[Task brief]
Give the data back exactly as it stands.

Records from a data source
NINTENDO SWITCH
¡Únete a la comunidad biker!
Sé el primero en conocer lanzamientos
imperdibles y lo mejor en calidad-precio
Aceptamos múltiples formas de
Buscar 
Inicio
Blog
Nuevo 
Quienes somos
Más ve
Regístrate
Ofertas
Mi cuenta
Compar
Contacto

[Response for this exercise]
NINTENDO SWITCH
¡Únete a la comunidad biker!
Sé el primero en conocer lanzamientos
imperdibles y lo mejor en calidad-precio
Aceptamos múltiples formas de
Buscar 
Inicio
Blog
Nuevo 
Quienes somos
Más ve
Regístrate
Ofertas
Mi cuenta
Compar
Contacto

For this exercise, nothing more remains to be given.